É nos primeiros 15 minutos do longa-metragem “Habemus Papam”, que foi apresentado no Festival de Cannes e na Mostra Internacional de Cinema de São Paulo no ano passado, que uma das personagens faz o anúncio a uma multidão que rodeia o Vaticano, na ocasião. Isso porque o papa anterior havia morrido e, após a votação dos cardeais, um deles segue ao balcão para fazer o anúncio à multidão, após mandar o sinal de fumaça branca. Depois de uma abertura em italiano, o cardeal diz, em latim: “Habemus Papam!” Não fosse o acontecimento seguinte, o filme poderia terminar aí.
Dirigido pelo cineasta italiano Nanni Moretti, vencedor da Palma de Ouro por “O Quarto do Filho”, o longa é uma mistura de comédia e drama com foco no dilema da eleição do novo papa que é escolhido inesperadamente e não consegue aceitar o peso de suas novas responsabilidades. A cena do balcão de frente para a Praça São Pedro, que, aliás, está no trailer, é antológica.
Está certo que o papel que o papa desenvolve dentro da igreja católica é um fardo, e isso é mostrado no início da fita, quando os cardeais torcem para não serem escolhidos, mas, ao mesmo tempo, seria o destino óbvio daqueles que estão ali. Uma hora, você será escolhido. Ou não. A preparação natural deve ser feita. E o olhar de Moretti humaniza o Vaticano ao revelar que os cardeais também sofrem e passam pela pressão da sociedade, de precisar dar sempre o apoio e a palavra que se espera.
A parte cômica do filme acontece principalmente com a chegada do diretor como personagem. Isso porque Nanni Moretti vive o psicanalista que vai tratar do medo do papa eleito (vivido por Michel Piccoli, do clássico “A Bela da Tarde”). E o riso vem naturalmente por conta da relação do psiquiatra com o papa, que deve ser cautelosa, já que ele não pode tocar em todos os assuntos e tem sempre uma plateia ao redor para ouvir a consulta.
Na última edição de 2011 da revista francesa “Cahiers du Cinéma”, o filme havia sido visto por mais de 700 mil pessoas na França, um dos maiores sucessos do cinema de autor naquele país. O que já é um atestado a mais para se ir ao cinema conferir a obra, que traz diálogos bem construídos e personagens consistentes.

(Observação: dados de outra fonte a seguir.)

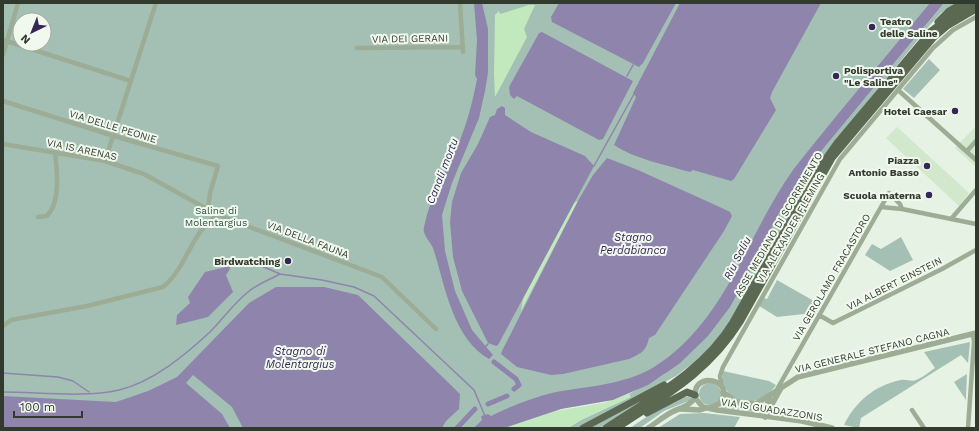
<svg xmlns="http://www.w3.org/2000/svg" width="979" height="431" font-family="'Work Sans',sans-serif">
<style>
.green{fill:#a4c0b4;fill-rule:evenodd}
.sand{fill:#c2e8be}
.plaza{fill:#d1e8cc}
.water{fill:#8f84ac}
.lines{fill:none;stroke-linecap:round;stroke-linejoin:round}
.stream{stroke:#8f84ac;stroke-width:1.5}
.canal{stroke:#8f84ac;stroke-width:5}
.minor{stroke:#9cac95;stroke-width:4.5}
.tertiary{stroke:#9cac95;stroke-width:5.5}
.trunk{stroke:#5c6952;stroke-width:7}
.poi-dot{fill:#352656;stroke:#f1f9ef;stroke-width:1.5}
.labels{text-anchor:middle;stroke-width:4;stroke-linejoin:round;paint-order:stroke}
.poi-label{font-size:10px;font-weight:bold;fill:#32392d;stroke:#f1f9ef;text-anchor:end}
.street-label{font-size:10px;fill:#32392d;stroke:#f1f9ef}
.park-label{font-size:10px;fill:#335447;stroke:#f1f9ef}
.water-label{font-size:11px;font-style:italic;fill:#352656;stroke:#f1f9ef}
</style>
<rect width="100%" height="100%" fill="#e6f2e3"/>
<path class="green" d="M3,3H943L817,156L944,3H956L941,13L930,25L832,145L810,179L727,328L700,358L676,376L579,428H568L581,420L630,397L629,394L665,374L504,428H3ZM20,20H44V44H20Z
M929,59L940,70L914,98L903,89Z
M901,237L913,260L890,271L865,255L872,244L881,249Z
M777,280L821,305L813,320L804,314L777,317L759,306L764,298L767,299Z
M970,342L968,363L961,355L861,418L859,428L844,425C855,402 875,385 901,380C906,379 912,382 916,380C922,378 929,372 935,368L924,352Z
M723,371L769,381L776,385C764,403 754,402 735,400C726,391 721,384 723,371Z
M967,374L966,397V400L954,382Z
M699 394a11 11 0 1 1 22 0a11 11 0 1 1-22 0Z
M690,396L691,400L664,411L640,428H630C644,419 674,397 690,396Z
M726,398L735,406L758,412L721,408Z
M641,401L600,428H588Z
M704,413L740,417L734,428H658L680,414Z"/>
<path class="sand" d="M529,5H535L524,29L527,37L495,97L494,74L495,15L499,11L500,14Z
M578,201L521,311L523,299L573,203Z
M629,394L631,397L581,420L568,428H504L549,412L603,403Z"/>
<path class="plaza" d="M976,126V167L955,148Z
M897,127L969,193L959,206L886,138Z"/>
<path class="water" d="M474,3H482L488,29V73L485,91L479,118L452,183L442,215L445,251L455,291L472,330L493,355L489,359C452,338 445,284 433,248C430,241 422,235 424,227C430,196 448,168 460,140C468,120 473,100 477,79L475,75L477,40Z
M559,3H676L643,63L639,67L552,22L551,17Z
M680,3H821L772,92L770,98L776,110L734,179L731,181L693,170L690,172C666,165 635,159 614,145L636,97L633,93Z
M930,3H944L817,156L779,213L751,269L730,307L708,336L679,364L648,385L613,400L561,409L504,428H474L482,420L481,416L488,414L491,416C511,406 534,397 556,392C589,386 624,385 654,367C726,322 746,236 793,170C809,149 826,129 843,108C872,73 901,38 930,3Z
M542,32L633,81L603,139L599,140L517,96L514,99L510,95L509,87L539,33Z
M502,106L505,108V115L531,132L585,156L594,166L498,345L496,346L488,343L462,291L453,257L450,222L452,202L461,173L478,144L490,117L495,115L497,109Z
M607,158L638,170L724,209L730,212L732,216L724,231L655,335L649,338C646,351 642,353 629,359L563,374L551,375L517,367L501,354L503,349L578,201L593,175Z
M230,266V269L226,275L233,292L208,317L176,325L177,315L190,303L188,297L205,272Z
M276,287H324L358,295L460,394L459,409L446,421L442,428H243L232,407L193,375L186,383L222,414L230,428H3V396L116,402L148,391L177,377L249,303Z"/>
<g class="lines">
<path class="stream" d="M627,76L633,65
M594,166L634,94
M230,266L242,261L257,264L280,274L322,280L354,287L374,296L474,390L485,416
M484,348L488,344
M3,373L58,377L73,381L89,392
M3,392C38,392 85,398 119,390C153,382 185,355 210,332C223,319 234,303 248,292C257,284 269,280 280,274"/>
<path class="canal" d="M494,362L516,379L519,385L514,389
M488,404L507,396
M457,428L475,409"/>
<path class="minor" d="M460,3L463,52
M3,40L131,81
M357,48L463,47
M3,55L18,3
M898,90L976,160
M3,101L114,136L218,166L210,193L208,209
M3,144L105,161L144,174L218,215
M967,151L976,141
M105,161L156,3
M881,207L902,209L976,224
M38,217L47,216C61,202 57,170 55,152
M951,219L976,190
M819,315L833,323L942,269L976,250
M3,326L11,320L87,306L163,287C187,268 191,231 218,215L382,277L436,329
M722,387L720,376L723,367L840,159L933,48L953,30L976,17
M776,391L889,193L900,204L902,209
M912,410L924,428
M968,428L974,342L973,334"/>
<path class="tertiary" d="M723,392L736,402L761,411L765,417
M736,402L756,404L781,388
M709,408L719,404C739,379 689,369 696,399L703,407L717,410L802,421L832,428
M681,409L700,410L706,408
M765,416V411L770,396
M765,417L781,388L798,377L976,333
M648,428C656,423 664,416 672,412C682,407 690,406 696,396"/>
<path class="trunk" d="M938,22L949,11L963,3
M647,413L687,392L695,395
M583,428L664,385
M606,428C652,397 703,371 733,322L822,164L837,143L931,31L950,17L976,3
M617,428C665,396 709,372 740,322L832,158L934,37L947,26L976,9"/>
</g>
<g class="poi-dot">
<circle cx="872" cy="27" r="4"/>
<circle cx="836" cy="76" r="4"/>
<circle cx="955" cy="111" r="4"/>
<circle cx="927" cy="166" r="4"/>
<circle cx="929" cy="195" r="4"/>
<circle cx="288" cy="261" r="4"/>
</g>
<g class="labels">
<g class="poi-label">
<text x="880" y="25" text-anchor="start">Teatro<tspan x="880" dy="12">delle Saline</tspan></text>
<text x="844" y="74" text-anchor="start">Polisportiva<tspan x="844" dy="12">"Le Saline"</tspan></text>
<text x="947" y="115">Hotel Caesar</text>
<text x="919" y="164">Piazza<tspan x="919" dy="12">Antonio Basso</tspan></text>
<text x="921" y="199">Scuola materna</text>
<text x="280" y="265">Birdwatching</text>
</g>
<g class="street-label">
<text transform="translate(410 38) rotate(-1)" y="4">VIA DEI GERANI</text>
<text transform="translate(113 126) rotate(17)" y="4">VIA DELLE PEONIE</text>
<text transform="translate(82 149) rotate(12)" y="4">VIA IS ARENAS</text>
<text transform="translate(778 224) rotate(-60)" y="4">ASSE MEDIANO DI SCORRIMENTO</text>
<text transform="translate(790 228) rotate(-60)" y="4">VIA ALEXANDER FLEMING</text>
<text transform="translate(308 239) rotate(21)" y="4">VIA DELLA FAUNA</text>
<text transform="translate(831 277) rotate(-60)" y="4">VIA GEROLAMO FRACASTORO</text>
<text transform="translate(894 283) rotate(-27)" y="4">VIA ALBERT EINSTEIN</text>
<text transform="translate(872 350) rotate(-14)" y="4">VIA GENERALE STEFANO CAGNA</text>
<text transform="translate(772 409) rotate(9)" y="4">VIA IS GUADAZZONIS</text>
</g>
<g class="park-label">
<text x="216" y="214">Saline di<tspan x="216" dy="12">Molentargius</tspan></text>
</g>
<g class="water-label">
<text transform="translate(442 171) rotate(-69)" y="4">Canali mortu</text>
<text x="633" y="241">Stagno<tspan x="633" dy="13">Perdabianca</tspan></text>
<text transform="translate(737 258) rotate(-63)" y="4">Riu Saliu</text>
<text x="300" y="355">Stagno di<tspan x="300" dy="13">Molentargius</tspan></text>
</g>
</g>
<rect width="979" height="431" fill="none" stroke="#32392d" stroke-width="8"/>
<g transform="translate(32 32) rotate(223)"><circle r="19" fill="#f1f9ef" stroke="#a5aca1"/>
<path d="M0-3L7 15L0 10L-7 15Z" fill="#352656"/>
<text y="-6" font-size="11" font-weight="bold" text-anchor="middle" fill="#32392d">N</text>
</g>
<path d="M14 411v6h68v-6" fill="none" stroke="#32392d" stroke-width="2"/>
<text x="20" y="411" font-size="12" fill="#32392d" stroke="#f1f9ef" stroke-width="3" paint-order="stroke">100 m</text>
</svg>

“Habemus Papam” pode soar um filme religioso, especialmente dedicado aos católicos, mas a mensagem que ele passa é que o mundo perdeu a cabeça e está tudo ao contrário (vide os problemas econômicos e políticos que rondam a Europa). Por esses motivos e outros, e pelo fato de podermos rir daquilo que é sério, é que o longa-metragem vale a pena.